I was inspired by several previous blog posts involving food. Tonight as I sit and write this, the cold front is rolling in and the temperatures are dropping. This morning it was about 66 degrees and right now at 9:00 PM central time it’s 36 degrees. When it’s cold, we resort to our favorite standby recipe – chili, so I thought I’d share my chili recipe with everyone.

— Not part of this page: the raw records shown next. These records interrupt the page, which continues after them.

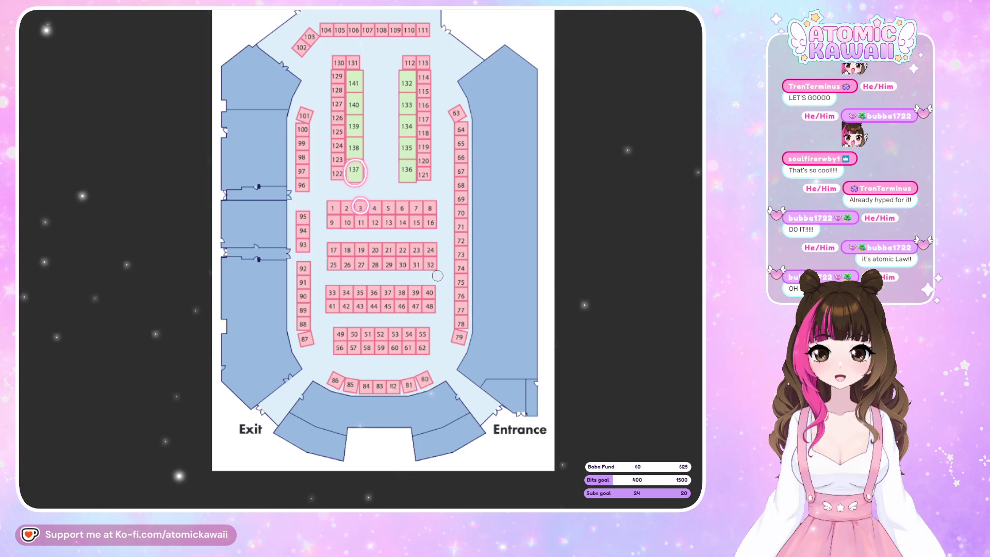
{"action": "mouse_move", "coordinate": [466, 390]}
{"action": "left_mouse_down"}
{"action": "mouse_move", "coordinate": [443, 129]}
{"action": "mouse_move", "coordinate": [392, 39]}
{"action": "mouse_move", "coordinate": [316, 102]}
{"action": "left_mouse_up"}
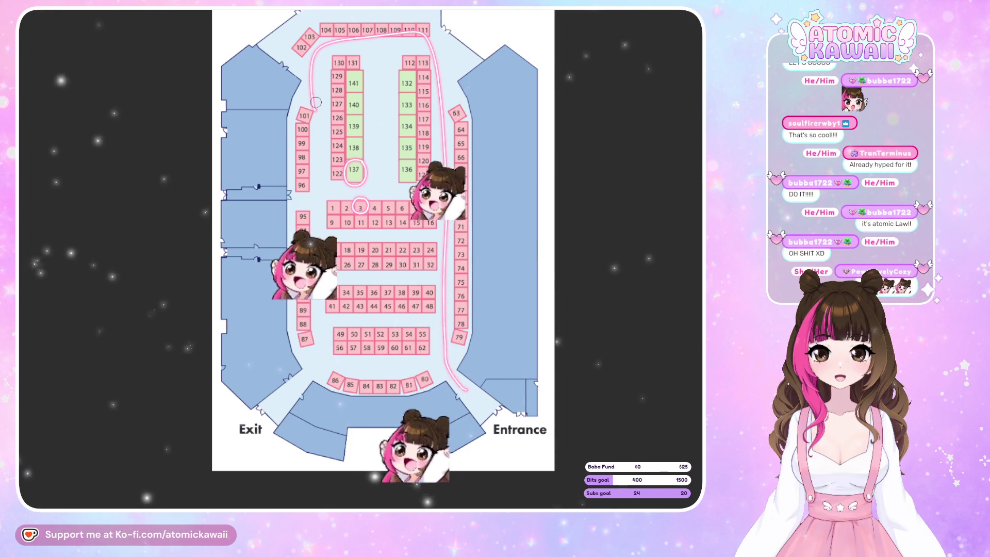
{"action": "left_click_drag", "start_coordinate": [479, 398], "coordinate": [440, 355]}
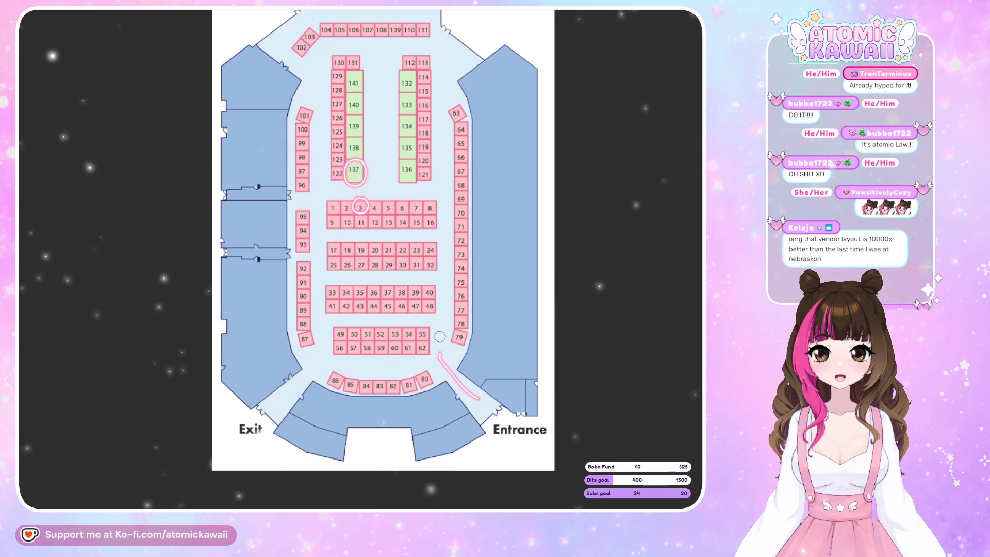
{"action": "mouse_move", "coordinate": [467, 393]}
{"action": "left_mouse_down"}
{"action": "mouse_move", "coordinate": [438, 196]}
{"action": "mouse_move", "coordinate": [385, 47]}
{"action": "mouse_move", "coordinate": [374, 188]}
{"action": "left_mouse_up"}
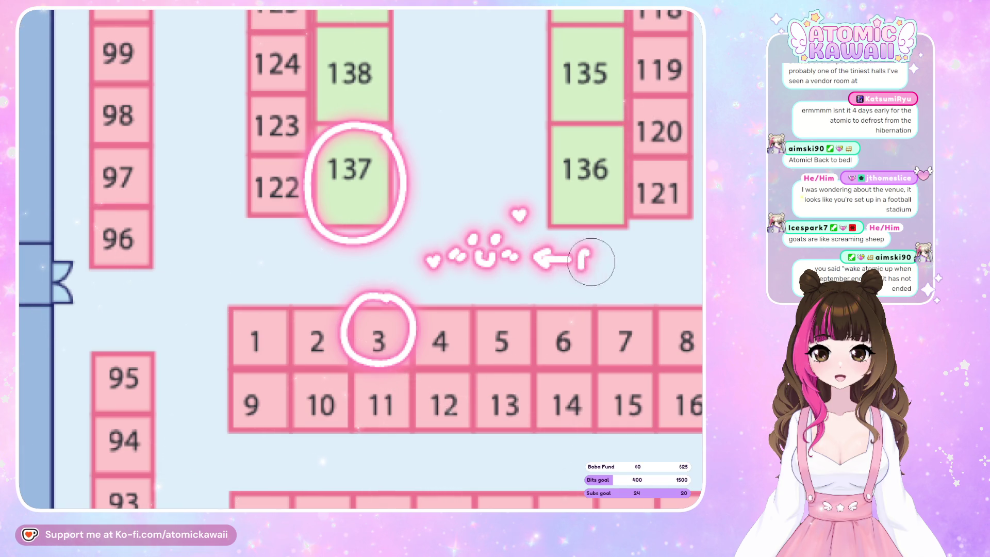
- Handwrite ATOMIC in pink after the left-pointing arrow beside the face doodle
{"action": "mouse_move", "coordinate": [609, 250]}
{"action": "left_mouse_down"}
{"action": "mouse_move", "coordinate": [638, 263]}
{"action": "mouse_move", "coordinate": [663, 249]}
{"action": "mouse_move", "coordinate": [668, 268]}
{"action": "mouse_move", "coordinate": [691, 267]}
{"action": "left_mouse_up"}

But first, I looked up the history of chili and found a very comprehensive article. I always knew it wasn’t a Mexican dish though a lot of folks assume its origins to be Mexico, but this article offers several possibilities for the origin of chili including one in which Texas cowboys came up with the dish as a way to feed a lot of hungry men a satisfying meal while on the trail. To read more, go to History of Chili, Chili Con Carne.
1 lb ground beef
2 cloves garlic (chopped fine or pressed)
¼ cup chopped onion
1 tbsp chili powder
1 tsp paprika
1 tsp cumin
1 tsp brown spicy mustard
Salt to taste
1 15 oz can ranch style beans
2/3 cup water or beer (I like Nigra Modela)
1 15 oz can tomato sauce
1 4 oz can green chilies
¼ cup diced fresh tomatoes (optional but it adds additional flavor)
In a skillet, brown meat, onion and garlic together over medium heat. Drain off excessive grease. After meat is brown, add spices. Add beans, water (or beer), tomato sauce. Stir. When bubbly, add green chilies and tomatoes. Let simmer at least 15 minutes to allow flavors to blend.